By 1973, Nicky worked for a South End day-care center while living in a subsidized apartment on Columbus Avenue. Andrea, then fourteen, had begun babysitting for the Divers and other young professionals. One November evening on West Newton Street, Joan ran into Nicky, whom she knew only as Andrea’s mother. Anxiously, Nicky reported that Andrea had dropped out of her “experimental” school, seemed unmotivated and needed a more formal structure. Touched by her distress, Joan promised to do what she could. The only mid-year opening in the public schools was in South Boston, which hardly seemed the place for a half-black child. Eventually, Joan found Manter Hall, a private school in Cambridge. Manter cost $1,700, far beyond Nicky’s resources, so Joan raised the money from friends, neighbors, and several trust funds. Andrea entered Manter that February, compiling an impressive record of A’s and B’s.

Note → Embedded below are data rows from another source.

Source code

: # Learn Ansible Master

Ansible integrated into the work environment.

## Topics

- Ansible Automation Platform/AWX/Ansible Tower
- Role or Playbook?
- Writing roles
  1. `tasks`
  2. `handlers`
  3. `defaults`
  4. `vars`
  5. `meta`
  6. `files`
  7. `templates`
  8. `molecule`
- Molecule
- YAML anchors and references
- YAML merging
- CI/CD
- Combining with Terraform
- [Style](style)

From that beginning grew a remarkable friendship. To a casual observer, Joan and Nicky would have seemed unlikely intimates. Then in her late forties, Nicky was nearly twice Joan’s age. A high school dropout who took college courses at night, she couldn’t match Joan’s educational credentials. While Nicky eked out a meager living, Joan enjoyed the solid comforts of the urban bourgeoisie. An avowed socialist, Nicky had little in common with Joan’s temperate liberalism. Yet those very contradictions, like poles of a battery, set up an electrical current, a spark which illuminated their relationship.

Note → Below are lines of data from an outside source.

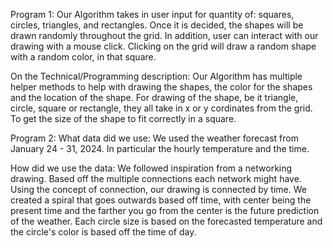 Program 1:
Our Algorithm takes in user input for quantity of: squares, circles, triangles, and rectangles. Once it is decided, the shapes will be drawn randomly throughout the grid. 
In addition, user can interact with our drawing with a mouse click. Clicking on the grid will draw a random shape with a random color, in that square. 

On the Technical/Programming description: 
Our Algorithm has multiple helper methods to help with drawing the shapes, the color for the shapes and the location of the shape. 
For drawing of the shape, be it triangle, circle, square or rectangle, they all take in x or y cordinates from the grid. To get the size of the shape to fit correctly in a square.


Program 2: 
What data did we use: We used the weather forecast from January 24 - 31, 2024. 
In particular the hourly temperature and the time.

How did we use the data: We followed inspiration from a networking drawing. Based off the multiple connections each network might have. Using the concept of connection, our drawing is connected by time. We created a spiral that goes outwards based off time, with center being the present time and the farther you go from the center is the future prediction of the weather. Each circle size is based on the forecasted temperature and the circle's color is based off the time of day.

In the evenings or on lazy weekend afternoons, Nicky would wander by and they’d sit for hours in Joan’s kitchen, sipping coffee and talking about children, neighbors, crime, politics, books, or movies. Sometimes Colin would join them and the conversation would turn to opera, a subject on which Nicky surprisingly knew more than he. Often she would tell stories—long, spellbinding sagas of double-dealing cops and corrupt landlords. For Joan and Colin those Were compelling moments, rare opportunities to penetrate the daunting barriers of race and class.

For Nicky, they were curious encounters. It seemed strange to be sitting there in that gorgeous house, surrounded by all those beautiful things, talking with the very people she’d been protesting against all those years. They often disagreed on urban development, on gentrification, on the respective rights of tenants and homeowners, but there was something about the Divers which transcended politics, which made everything else okay. They were
involved
—in the fate of their city, in the condition of their neighborhood, in the lives of people around them. When her radical friends asked why she spent so much time with those “rich honkies,” she said, “I don’t care whether they march with us or not. Their hearts are with us. They care.”

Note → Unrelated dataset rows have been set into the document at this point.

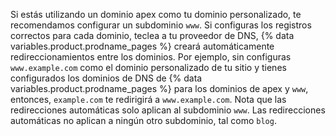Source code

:Si estás utilizando un dominio apex como tu dominio personalizado, te recomendamos configurar un subdominio `www`. Si configuras los registros correctos para cada dominio, teclea a tu proveedor de DNS, {% data variables.product.prodname_pages %} creará automáticamente redireccionamientos entre los dominios. Por ejemplo, sin configuras `www.example.com` como el dominio personalizado de tu sitio y tienes configurados los dominios de DNS de {% data variables.product.prodname_pages %} para los dominios de apex y `www`, entonces, `example.com` te redirigirá a `www.example.com`. Nota que las redirecciones automáticas solo aplican al subdominio `www`. Las redirecciones automáticas no aplican a ningún otro subdominio, tal como `blog`.

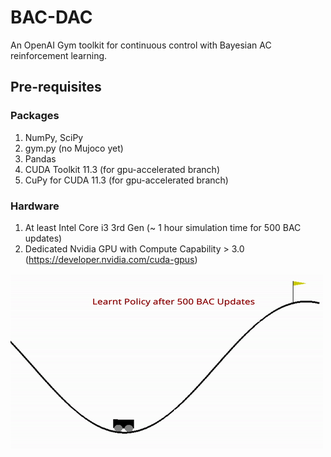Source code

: # BAC-DAC
An OpenAI Gym toolkit for continuous control with Bayesian AC reinforcement learning.

## Pre-requisites
### Packages
1. NumPy, SciPy
2. gym.py (no Mujoco yet)
3. Pandas
4. CUDA Toolkit 11.3 (for gpu-accelerated branch)
5. CuPy for CUDA 11.3 (for gpu-accelerated branch)

### Hardware
1. At least Intel Core i3 3rd Gen (~ 1 hour simulation time for 500 BAC updates)
2. Dedicated Nvidia GPU with Compute Capability > 3.0 (https://developer.nvidia.com/cuda-gpus)

![After 500 BAC policy updates](/500_updates.gif)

“If something bugs Colin and me,” Joan once told a friend, “we’re the kind
of people who have to do something about it.” That, of course, was in the New England tradition. “If you know of any scandalous disorders in town,” Cotton Mather admonished his parishioners, “do all you can to suppress them and redress them.” Temperamentally, the Divers were Puritans, driven to right wrongs, to redress disorders. Practically, they had begun to shun the broader ideological issues, concentrating on concrete problems closer to home.

The first to engage them was traffic. Most South End streets dead-ended at the railroad, discouraging motorists; but West Newton rode a bridge over the tracks, creating a natural thoroughfare from the South End into the Back Bay. Each weekday, the street outside the Divers’ home was clogged with some 4,000 cars, buses, and trucks, their engines shattering the calm, spewing noxious fumes, rattling windowpanes, cracking plaster, tormenting parents of small children.